Problem:
Copy every line of the technical drawing difference data below with no changes at all.

(Data items)
□ □ □ □ □
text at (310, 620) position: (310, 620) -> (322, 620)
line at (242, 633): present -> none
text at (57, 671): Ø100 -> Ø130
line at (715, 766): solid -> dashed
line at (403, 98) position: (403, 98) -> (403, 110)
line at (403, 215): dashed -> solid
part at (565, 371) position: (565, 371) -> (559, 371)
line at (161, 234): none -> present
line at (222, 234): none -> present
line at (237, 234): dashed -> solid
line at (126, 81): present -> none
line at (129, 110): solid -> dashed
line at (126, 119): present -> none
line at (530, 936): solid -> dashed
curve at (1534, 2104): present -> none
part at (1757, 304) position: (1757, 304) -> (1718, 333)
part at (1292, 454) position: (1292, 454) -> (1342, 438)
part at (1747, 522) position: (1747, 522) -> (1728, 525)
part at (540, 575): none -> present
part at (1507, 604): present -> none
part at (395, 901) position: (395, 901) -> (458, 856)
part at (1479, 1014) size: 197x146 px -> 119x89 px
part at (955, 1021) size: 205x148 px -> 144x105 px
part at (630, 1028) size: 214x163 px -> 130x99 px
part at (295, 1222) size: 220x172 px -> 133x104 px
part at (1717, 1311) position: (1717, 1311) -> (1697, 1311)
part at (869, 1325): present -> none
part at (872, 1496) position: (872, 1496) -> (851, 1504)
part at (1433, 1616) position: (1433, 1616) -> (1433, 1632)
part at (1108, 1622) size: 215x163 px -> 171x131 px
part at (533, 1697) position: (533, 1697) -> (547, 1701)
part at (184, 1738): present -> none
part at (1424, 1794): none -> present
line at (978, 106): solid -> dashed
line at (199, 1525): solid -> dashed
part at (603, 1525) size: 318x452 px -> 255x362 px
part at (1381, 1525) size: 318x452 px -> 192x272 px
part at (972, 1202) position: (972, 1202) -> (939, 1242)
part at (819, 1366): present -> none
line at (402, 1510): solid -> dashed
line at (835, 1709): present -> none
□ □ □ □ □
Exercise response:
text at (310, 620) position: (310, 620) -> (322, 620)
line at (242, 633): present -> none
text at (57, 671): Ø100 -> Ø130
line at (715, 766): solid -> dashed
line at (403, 98) position: (403, 98) -> (403, 110)
line at (403, 215): dashed -> solid
part at (565, 371) position: (565, 371) -> (559, 371)
line at (161, 234): none -> present
line at (222, 234): none -> present
line at (237, 234): dashed -> solid
line at (126, 81): present -> none
line at (129, 110): solid -> dashed
line at (126, 119): present -> none
line at (530, 936): solid -> dashed
curve at (1534, 2104): present -> none
part at (1757, 304) position: (1757, 304) -> (1718, 333)
part at (1292, 454) position: (1292, 454) -> (1342, 438)
part at (1747, 522) position: (1747, 522) -> (1728, 525)
part at (540, 575): none -> present
part at (1507, 604): present -> none
part at (395, 901) position: (395, 901) -> (458, 856)
part at (1479, 1014) size: 197x146 px -> 119x89 px
part at (955, 1021) size: 205x148 px -> 144x105 px
part at (630, 1028) size: 214x163 px -> 130x99 px
part at (295, 1222) size: 220x172 px -> 133x104 px
part at (1717, 1311) position: (1717, 1311) -> (1697, 1311)
part at (869, 1325): present -> none
part at (872, 1496) position: (872, 1496) -> (851, 1504)
part at (1433, 1616) position: (1433, 1616) -> (1433, 1632)
part at (1108, 1622) size: 215x163 px -> 171x131 px
part at (533, 1697) position: (533, 1697) -> (547, 1701)
part at (184, 1738): present -> none
part at (1424, 1794): none -> present
line at (978, 106): solid -> dashed
line at (199, 1525): solid -> dashed
part at (603, 1525) size: 318x452 px -> 255x362 px
part at (1381, 1525) size: 318x452 px -> 192x272 px
part at (972, 1202) position: (972, 1202) -> (939, 1242)
part at (819, 1366): present -> none
line at (402, 1510): solid -> dashed
line at (835, 1709): present -> none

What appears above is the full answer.